The correct answer and explanation is :
To determine the time at which the pellet hits the ground, we can analyze its motion in two phases: the ascent and the descent.
Ascent Phase:
- Initial velocity (v₀): 30 m/s (upward)
- Acceleration (a): -9.8 m/s² (due to gravity, acting downward)
- Final velocity at peak (v): 0 m/s (momentarily at the highest point)
Using the kinematic equation:
[ v = v₀ + at ]
Solving for time to reach the peak (t₁):
[ 0 = 30\, \text{m/s} – (9.8\, \text{m/s}²) \times t₁ ]
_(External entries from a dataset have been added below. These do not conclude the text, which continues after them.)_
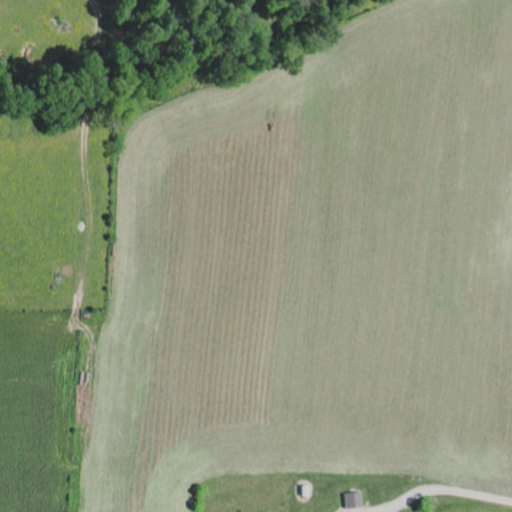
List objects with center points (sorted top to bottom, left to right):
road: (444, 490)
building: (350, 500)
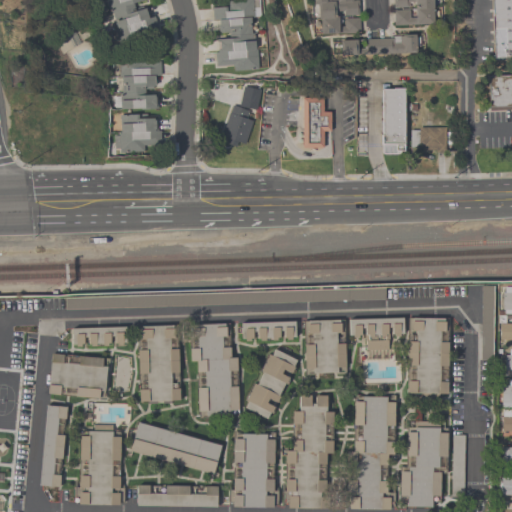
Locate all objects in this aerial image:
road: (381, 9)
building: (412, 12)
building: (413, 12)
road: (371, 13)
building: (334, 16)
building: (336, 16)
building: (128, 18)
building: (129, 20)
building: (501, 28)
building: (501, 29)
building: (235, 35)
building: (235, 36)
road: (476, 39)
building: (378, 45)
building: (377, 46)
road: (440, 76)
building: (136, 83)
building: (137, 84)
road: (323, 91)
building: (499, 91)
building: (499, 92)
building: (248, 97)
road: (184, 99)
building: (391, 116)
building: (392, 121)
building: (312, 122)
building: (313, 123)
building: (235, 125)
building: (237, 125)
building: (135, 133)
building: (137, 133)
building: (427, 138)
building: (430, 139)
road: (466, 139)
road: (373, 141)
road: (323, 152)
road: (7, 159)
road: (90, 166)
road: (184, 167)
road: (269, 173)
road: (273, 175)
road: (423, 176)
road: (336, 190)
road: (415, 196)
road: (154, 200)
road: (225, 200)
road: (293, 200)
road: (62, 202)
railway: (391, 247)
railway: (392, 254)
railway: (135, 263)
railway: (256, 268)
building: (285, 297)
building: (223, 299)
building: (506, 300)
building: (507, 301)
road: (210, 313)
road: (12, 318)
building: (485, 322)
building: (487, 322)
building: (264, 330)
building: (266, 331)
building: (374, 331)
building: (505, 331)
building: (505, 331)
building: (375, 333)
building: (97, 335)
building: (98, 337)
building: (322, 347)
building: (323, 347)
building: (425, 357)
building: (426, 358)
building: (507, 360)
building: (508, 361)
building: (156, 364)
building: (157, 365)
building: (212, 370)
building: (213, 371)
building: (75, 375)
building: (76, 376)
building: (268, 383)
building: (269, 384)
building: (506, 392)
building: (506, 394)
building: (506, 420)
building: (506, 423)
building: (49, 445)
building: (173, 447)
building: (51, 448)
building: (174, 449)
building: (307, 452)
building: (368, 452)
building: (369, 453)
building: (306, 454)
building: (506, 454)
building: (506, 456)
building: (421, 463)
building: (423, 466)
building: (97, 468)
building: (98, 468)
building: (251, 468)
building: (252, 471)
building: (505, 484)
building: (505, 485)
building: (174, 495)
building: (176, 497)
building: (506, 507)
building: (505, 508)
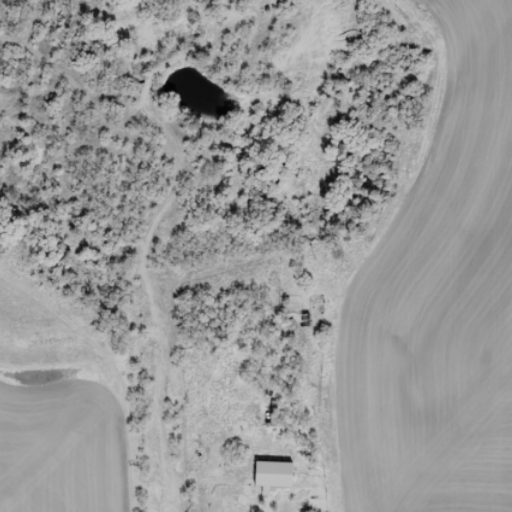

[ t₁ = \frac{30\, \text{m/s}}{9.8\, \text{m/s}²} \approx 3.06\, \text{seconds} ]
Descent Phase:
During descent, the pellet falls from the peak height back to the cliff’s edge and then continues to the ground.
- Height of the cliff (h): 75 meters
- Maximum height above the cliff (h₁):
Using the kinematic equation:
[ v² = v₀² + 2a s ]
Solving for s (maximum height above the cliff):
[ 0 = (30\, \text{m/s})² – 2 \times (9.8\, \text{m/s}²) \times s ]
[ s = \frac{(30\, \text{m/s})²}{2 \times 9.8\, \text{m/s}²} \approx 45.92\, \text{meters} ]
Total height from peak to ground (H):
[ H = h + h₁ = 75\, \text{meters} + 45.92\, \text{meters} = 120.92\, \text{meters} ]
Time to fall from peak to ground (t₂):
Using the kinematic equation:
[ s = v₀ t + \frac{1}{2} a t² ]
Here, initial velocity (v₀) is 0 (starting from rest at the peak), and acceleration (a) is 9.8 m/s² (downward).
[ 120.92\, \text{meters} = 0 + \frac{1}{2} \times 9.8\, \text{m/s}² \times t₂² ]
[ t₂² = \frac{120.92\, \text{meters} \times 2}{9.8\, \text{m/s}²} ]
[ t₂ \approx \sqrt{24.68} \approx 4.97\, \text{seconds} ]
Total Time to Hit the Ground (T):
[ T = t₁ + t₂ \approx 3.06\, \text{seconds} + 4.97\, \text{seconds} \approx 8.03\, \text{seconds} ]
Explanation:
When the pellet is fired upward from the edge of a 75-meter-high cliff with an initial velocity of 30 m/s, it first ascends to a maximum height of approximately 45.92 meters above the cliff. This ascent takes about 3.06 seconds. After reaching this peak, the pellet begins its descent, falling back past the cliff’s edge and continuing to the ground, covering a total distance of approximately 120.92 meters. The time taken for this descent is about 4.97 seconds. Therefore, the total time from firing to impact with the ground is approximately 8.03 seconds.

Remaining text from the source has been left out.